Hermione se glisse derrière un rocher, le corps pressé contre la pierre brute pour se cacher et trouver de l'air, réussissant enfin à respirer à nouveau. Elle prend une inspiration avide et irrégulière qui brûle ses poumons à cause de la fumée qui s'épaissit autour d'elle. C'est lourd. Chimique. Elle lui fait pleurer les yeux. Le bras de sa baguette tremble si violemment qu'elle n'est pas sûre de pouvoir lancer un autre sort. Elle se tortille malgré son dos et son épaule qui la lancent, et jette un coup d'œil pour voir où se trouve le dragon.
Les deux boules de feu étaient plus petites que celles qui ont fait fondre les chiens de pierre, ce qui signifie que les réserves de feu du dragon sont actuellement faibles, mais elles étaient tout de même plus que suffisantes pour la tuer.
Le Boutefeu chinois est retourné à sa couvée d'œufs, mais ses yeux sont fixés sur l'endroit où Hermione est cachée. De petits jets de flammes sortent de ses narines lorsqu'il la voit.
Hermione s'enfonce derrière le rocher en réalisant avec désespoir qu'elle est toujours dangereusement proche, à portée de tir.
Si elle attend pour reprendre son souffle et stabiliser ses mains, le dragon aura eu le temps de reconstituer ses réserves de feu.

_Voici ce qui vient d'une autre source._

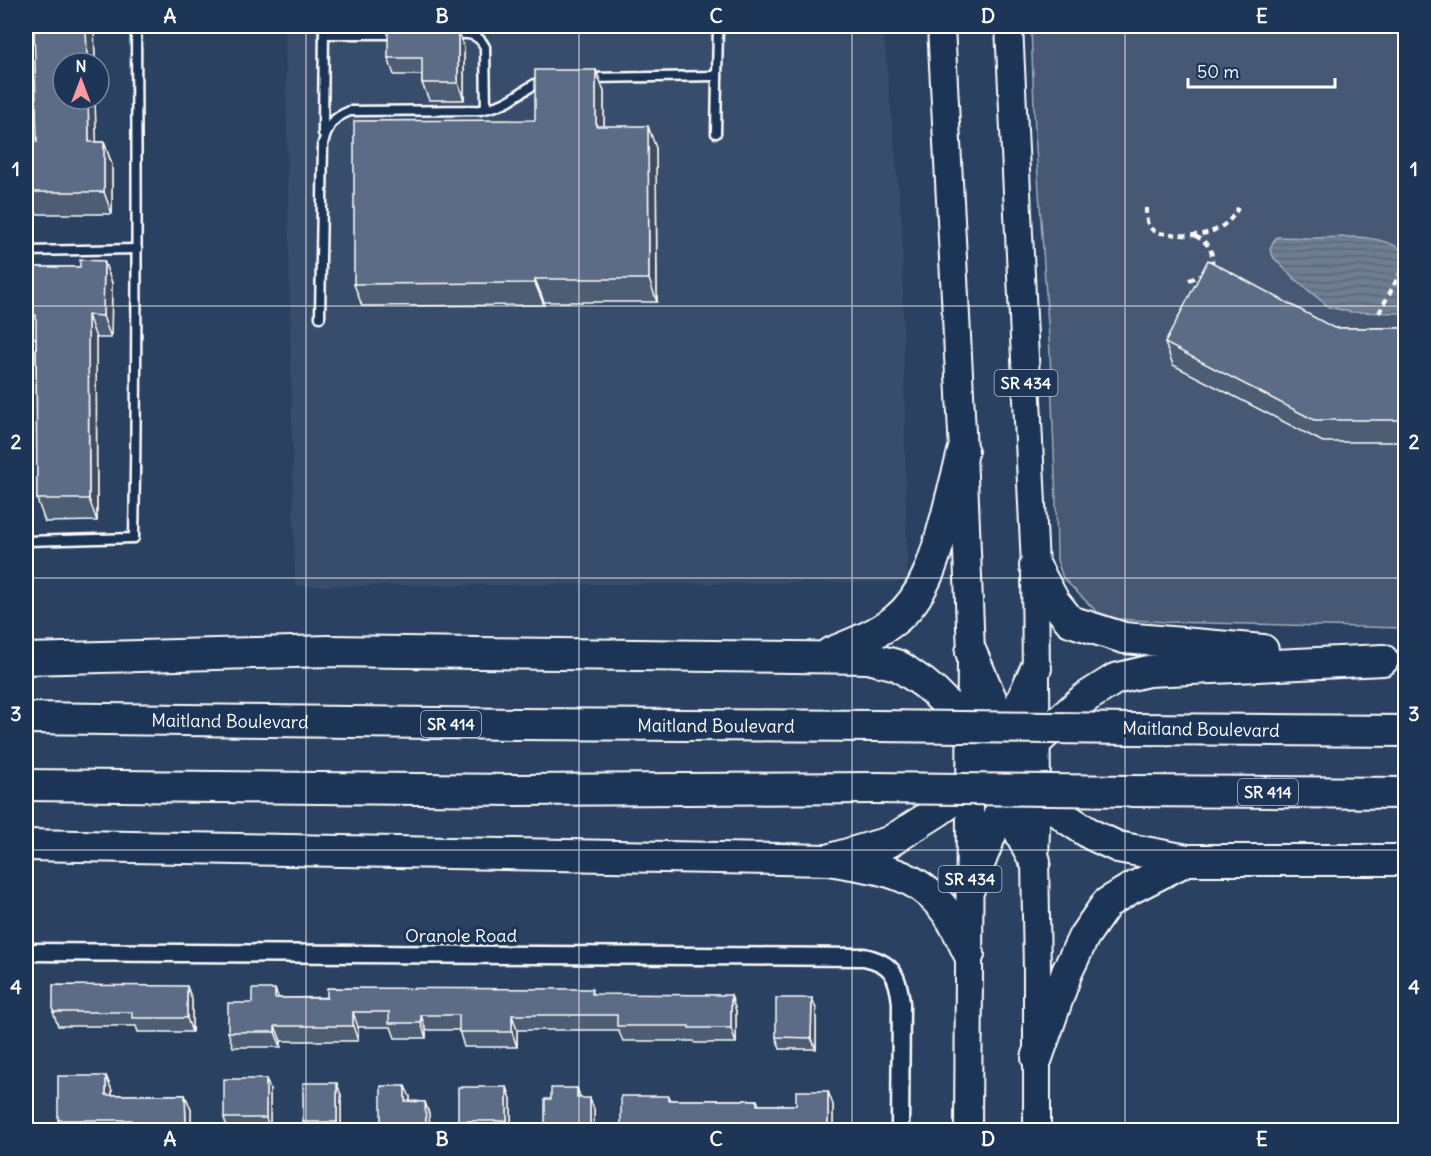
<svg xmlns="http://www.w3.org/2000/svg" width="1431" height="1156" viewBox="0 0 1431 1156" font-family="Delius,sans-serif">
  <defs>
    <pattern id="water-rules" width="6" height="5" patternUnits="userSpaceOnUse" patternTransform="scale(1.5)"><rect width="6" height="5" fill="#6d7d92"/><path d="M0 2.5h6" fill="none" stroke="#5e6772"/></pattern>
  </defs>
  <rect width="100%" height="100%" fill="#2a4161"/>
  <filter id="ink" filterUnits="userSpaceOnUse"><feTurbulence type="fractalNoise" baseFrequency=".0167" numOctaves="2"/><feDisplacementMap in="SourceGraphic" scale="12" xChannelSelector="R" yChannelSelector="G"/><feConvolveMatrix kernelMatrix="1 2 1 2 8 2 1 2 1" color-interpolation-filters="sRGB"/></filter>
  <g filter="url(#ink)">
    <!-- built -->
    <polygon fill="#394e6c" points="285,26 883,26 902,225 907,582 295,586"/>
    <!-- grass -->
    <polygon fill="#465975" stroke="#a2acba" stroke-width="1.5" points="1031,26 1405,26 1405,628 1167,622 1118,619 1097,612 1063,578 1057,560 1056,501 1050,353 1035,133"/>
    <!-- water -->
    <path fill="url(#water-rules)" stroke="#a7b1be" stroke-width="1.5" d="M1277 237C1289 237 1302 238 1314 238 1345 237 1378 233 1405 251V313L1351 312 1329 307 1296 280 1274 258 1270 250 1273 242Z"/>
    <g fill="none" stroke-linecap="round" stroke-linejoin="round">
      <defs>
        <g id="service">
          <polyline points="324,34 398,34"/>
          <path d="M450 34C466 34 477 31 485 47L486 108"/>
          <polyline points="589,78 717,76"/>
          <polyline points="323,133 324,26"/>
          <polyline points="716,133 718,26"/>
          <polyline points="26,251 137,249"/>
          <path d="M320 317 323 143C329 124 332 118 350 111L480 110C490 108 499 106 508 101 520 94 530 86 543 80"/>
          <path d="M26 541 134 538C137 367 137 196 136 26"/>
        </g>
        <path id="minor" d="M26 952 864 957C892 963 898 975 901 1003L900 1130"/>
        <g id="primary">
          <polyline points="941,26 963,452 971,652 968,1130"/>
          <polyline points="1009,26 1035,566 1037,793 1035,861 1037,970 1037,1130"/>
        </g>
        <g id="motorway">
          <polyline points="1035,566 1054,601 1070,621 1124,638 1263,650"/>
          <polyline points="971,652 1021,768 1037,793 1069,820 1092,835 1118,847 1187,860 1406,860"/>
          <path d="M830 653C852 644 876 635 895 620 927 595 937 550 947 514 952 493 958 472 963 452"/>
          <path d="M26 659 329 651 869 658C878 661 888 662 896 665 902 667 907 672 912 675 930 686 943 699 956 715 992 761 1007 812 1035 861"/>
          <path id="s1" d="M26 718 517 724 877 726"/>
          <polyline points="1132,729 1406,731"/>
          <polyline points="26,785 515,790 875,788"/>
          <polyline points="1131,791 1406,793"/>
          <path d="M26 845 829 860C879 869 918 870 950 917 957 928 963 942 969 954"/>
          <polyline points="834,858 889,842 938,811 970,788 988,765 1006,736 1036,668"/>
          <polyline points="970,887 1005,799 1021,768 1037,741 1085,698 1115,679 1148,671 1383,660"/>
          <polyline points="1037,1058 1067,972 1084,936 1107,903 1130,889 1187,860"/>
        </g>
      </defs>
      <!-- service casing -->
      <use href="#service" stroke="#fff" stroke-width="13"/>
      <!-- minor casing -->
      <use href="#minor" stroke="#fff" stroke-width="21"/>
      <!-- primary casing -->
      <use href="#primary" stroke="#fff" stroke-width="30"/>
      <!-- motorway casing -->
      <use href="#motorway" stroke="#fff" stroke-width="34"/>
      <!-- path -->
      <g stroke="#fff" stroke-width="4" stroke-dasharray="6 4.5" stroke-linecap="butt">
        <path d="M1146 208C1146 213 1146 222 1149 226 1153 233 1163 234 1171 234 1196 238 1225 234 1238 208"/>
        <path d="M1195 236C1208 242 1214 251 1212 265"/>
        <polyline points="1189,280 1202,275"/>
        <polyline points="1379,313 1406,262"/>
      </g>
      <!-- service -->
      <use href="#service" stroke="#1d3557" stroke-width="8"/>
      <!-- minor -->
      <use href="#minor" stroke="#1d3557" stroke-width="16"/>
      <!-- primary -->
      <use href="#primary" stroke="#1d3557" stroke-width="26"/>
      <!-- motorway -->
      <use href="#motorway" stroke="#1d3557" stroke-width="30"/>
      <defs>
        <g id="motorway-bridge">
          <polyline points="877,726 1132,729"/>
          <polyline points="875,788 1131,791"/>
        </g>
      </defs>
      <!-- motorway-bridge casing -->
      <use href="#motorway-bridge" stroke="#fff" stroke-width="34" stroke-linecap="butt"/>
      <!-- motorway-bridge -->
      <use href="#motorway-bridge" stroke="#1d3557" stroke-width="30"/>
    </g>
    <!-- wall -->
    <g fill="#4e5d73" stroke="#fff" stroke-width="1.5">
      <polygon points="34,26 94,26 95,63 63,63 63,99 95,99 96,142 104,142 112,165 112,214 26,214 26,142 37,142"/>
      <polygon points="458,30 464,48 464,100 429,100 422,83 422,75 394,75 388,58"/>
      <polygon points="596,70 604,92 604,126 656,148 657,302 544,302 544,305 362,306 354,284 535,120"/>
      <polygon points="104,261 112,283 111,338 96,338 97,521 45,522 37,499 36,338 26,337 26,267 80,267"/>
      <polygon points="1334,328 1406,328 1406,442 1323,442 1173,365 1165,343"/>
      <polygon points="594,994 736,1011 736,1043 695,1043 694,1041 623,1041 618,1030 517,1030 517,1047 464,1047 459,1030 426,1030 426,1038 395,1038 391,1027 358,1027 358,1041 281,1041 281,1047 233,1047 228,1032 252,1003 279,998"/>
      <polygon points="192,1000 192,1032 138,1032 136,1026 58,1026 53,1012"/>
      <polygon points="816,1009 816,1049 780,1049 776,1037"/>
      <polygon points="106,1076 112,1091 112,1095 185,1095 191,1110 191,1131 62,1131 58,1120"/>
      <polygon points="266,1079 270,1090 270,1130 228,1130 224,1118"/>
      <polygon points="507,1087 511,1099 511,1131 462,1131 458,1121"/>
      <polygon points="577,1088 580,1098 594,1109 594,1131 546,1131 545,1127 551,1099"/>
      <polygon points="341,1095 341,1131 306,1131 303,1122"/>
      <polygon points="668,1096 670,1100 757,1100 759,1105 833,1105 833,1131 621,1131 621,1129"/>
      <polygon points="410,1097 410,1101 425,1102 429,1114 430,1131 383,1131 381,1124"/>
    </g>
    <!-- shaded-wall -->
    <g fill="#404c5e" stroke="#fff" stroke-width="1.5">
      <polygon points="86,26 94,26 95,63 87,63"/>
      <polygon points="458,30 464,48 464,100 458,83"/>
      <polygon points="596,70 604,92 604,148 596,126"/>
      <polygon points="88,99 95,99 97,165 89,142"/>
      <polygon points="648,126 656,148 657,302 649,279"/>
      <polygon points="104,142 112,165 112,214 104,192"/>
      <polygon points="104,261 112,283 111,338 103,316"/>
      <polygon points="535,279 544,302 544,305 535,283"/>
      <polygon points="88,315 96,338 97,521 89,499"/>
      <polygon points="187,986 192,1000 192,1032 187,1018"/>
      <polygon points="275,989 281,1004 275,998"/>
      <polygon points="731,995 736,1011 736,1043 731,1028"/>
      <polygon points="812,998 816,1009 816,1049 811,1038"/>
      <polygon points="353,1012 358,1027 358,1041 353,1026"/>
      <polygon points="421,1015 426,1030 426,1038 421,1023"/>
      <polygon points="512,1015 517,1030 517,1047 512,1032"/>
      <polygon points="275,1026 281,1041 281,1047 275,1032"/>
      <polygon points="106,1076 112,1091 112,1109 106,1095"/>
      <polygon points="266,1079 270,1090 270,1130 266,1118"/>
      <polygon points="337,1083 341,1095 341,1131 340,1131 337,1122"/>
      <polygon points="405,1086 410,1097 409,1113 405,1101"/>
      <polygon points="507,1087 511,1099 511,1131 507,1121"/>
      <polygon points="577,1088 581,1099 577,1098"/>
      <polygon points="828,1091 833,1105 833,1131 829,1131 828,1129"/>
      <polygon points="26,1093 32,1110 32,1131 28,1131 26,1125"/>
      <polygon points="185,1095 191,1110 191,1131 188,1131 186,1124"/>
      <polygon points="590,1098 594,1109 594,1131 591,1131 590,1127"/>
      <polygon points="425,1102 429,1114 430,1131 428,1131 426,1124"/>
    </g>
    <!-- building -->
    <g fill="#5b6c86" stroke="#fff" stroke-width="1.5">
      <polygon points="34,26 86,26 87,63 63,63 63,99 88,99 89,142 104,142 104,192 26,192 26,142 37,142"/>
      <polygon points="388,30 458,30 458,83 422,83 422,58 388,58"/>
      <polygon points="535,70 596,70 596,126 648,126 649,279 535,279 535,283 354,284 354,121 535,120"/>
      <polygon points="80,260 104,261 103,316 88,315 89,499 37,499 36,315 26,315 26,267 80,267"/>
      <polygon points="1208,260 1334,328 1406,328 1406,420 1314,420 1165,343"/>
      <polygon points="53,985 187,986 187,1018 132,1018 132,1012 53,1012"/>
      <polygon points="327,988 592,989 592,994 731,995 731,1028 689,1028 689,1026 617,1026 617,1015 512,1015 512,1032 459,1032 459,1015 421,1015 421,1023 389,1023 389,1012 353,1012 353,1026 275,1026 275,1032 228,1032 228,1003 252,1003 252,989 275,989 275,998 327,998"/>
      <polygon points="776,998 812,998 811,1038 776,1037"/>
      <polygon points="58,1076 106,1076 106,1095 185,1095 186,1124 132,1125 132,1120 58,1120"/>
      <rect x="224" y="1079" width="42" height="39"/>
      <rect x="303" y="1083" width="34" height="39"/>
      <polygon points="381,1086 405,1086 405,1101 425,1102 426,1124 381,1124"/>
      <rect x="458" y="1087" width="49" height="34"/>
      <polygon points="551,1088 577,1088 577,1098 590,1098 590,1127 545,1127 545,1099 551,1099"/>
      <polygon points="796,1091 828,1091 828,1129 621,1129 621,1096 668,1096 668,1100 757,1100 757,1105 796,1105"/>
    </g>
  </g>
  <!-- grid -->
  <path fill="none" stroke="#fff" stroke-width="1.5" stroke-opacity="0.55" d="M306 26V1130M579 26V1130M852 26V1130M1125 26V1130M26 306H1406M26 578H1406M26 850H1406"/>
  <g text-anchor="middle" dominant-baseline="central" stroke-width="6" stroke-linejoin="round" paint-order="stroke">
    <!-- shield labels -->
    <g fill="#1d3557" stroke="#bbc2cd" stroke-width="1.5">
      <rect x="994.5" y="370" width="63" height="26" rx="4.5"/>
      <rect x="421" y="711" width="60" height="26" rx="4.5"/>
      <rect x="1238" y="779" width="60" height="26" rx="4.5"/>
      <rect x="938.5" y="866" width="63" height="26" rx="4.5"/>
    </g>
    <g font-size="16" font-weight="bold" fill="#fff">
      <text x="1026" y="383">SR 434</text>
      <text x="451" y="724">SR 414</text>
      <text x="1268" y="792">SR 414</text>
      <text x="970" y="879">SR 434</text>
    </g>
    <!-- street labels -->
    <g font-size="18" fill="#fff" stroke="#1d3557">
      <text stroke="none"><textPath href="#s1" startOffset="204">Maitland Boulevard</textPath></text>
      <text stroke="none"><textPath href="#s1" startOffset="690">Maitland Boulevard</textPath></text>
      <text transform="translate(1201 729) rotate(1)">Maitland Boulevard</text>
      <text x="461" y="935">Oranole Road</text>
    </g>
  </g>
  <!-- margin -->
  <rect width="1431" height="1156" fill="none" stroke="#1d3557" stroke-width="66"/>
  <!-- north arrow -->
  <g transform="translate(81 81)"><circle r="28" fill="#1d3557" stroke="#77869a" stroke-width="1.5"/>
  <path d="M0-4.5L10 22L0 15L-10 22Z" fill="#ff9aa2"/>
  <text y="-9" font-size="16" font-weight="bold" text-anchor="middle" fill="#ffffff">N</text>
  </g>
  <!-- scale -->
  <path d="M1188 78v9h147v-9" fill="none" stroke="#ffffff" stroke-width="3"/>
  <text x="1197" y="78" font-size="18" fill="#ffffff" stroke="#1d3557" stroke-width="4.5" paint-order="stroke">50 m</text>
  <rect x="33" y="33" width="1365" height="1090" fill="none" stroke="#fff" stroke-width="2"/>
  <g font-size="20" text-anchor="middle" font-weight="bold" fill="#fff">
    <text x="170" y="23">A</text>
    <text x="442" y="23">B</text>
    <text x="716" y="23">C</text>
    <text x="988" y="23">D</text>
    <text x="1262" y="23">E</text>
    <text x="16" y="176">1</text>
    <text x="1414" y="176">1</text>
    <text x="16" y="449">2</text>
    <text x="1414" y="449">2</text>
    <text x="16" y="721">3</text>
    <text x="1414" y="721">3</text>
    <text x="16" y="994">4</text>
    <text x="1414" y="994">4</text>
    <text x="170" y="1146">A</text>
    <text x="442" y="1146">B</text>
    <text x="716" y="1146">C</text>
    <text x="988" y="1146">D</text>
    <text x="1262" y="1146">E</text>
  </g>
</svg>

Elle respire profondément, la fumée sulfureuse dans l'air l'étouffant alors qu'elle serre l'œuf contre sa poitrine et traverse l'enceinte en direction de la porte ouverte, se frayant un chemin à travers les rochers et glissant le long des rochers sans s'arrêter lorsque son coude se heurte douloureusement à sa corniche. Ses yeux sont fixés sur la sortie, sur la sécurité. C'est si proche. Si seulement elle pouvait l'atteindre.
Ses poumons brûlent, sa gorge est à vif comme si l'intérieur de son œsophage était déchiré, mais elle ne s'arrête pas de courir. Alors qu'elle atteint la porte, la chaleur brûlante du feu du dragon se répand sur ses épaules, de plus en plus proche, la rattrapant. Elle se jette en avant, les orteils poussant contre le gravier, puisant dans ses dernières forces pour échapper aux flammes qui rugissent derrière elle et se jette à travers l'arche.
La porte se ferme en claquant lorsque la boule de feu s'écrase contre elle.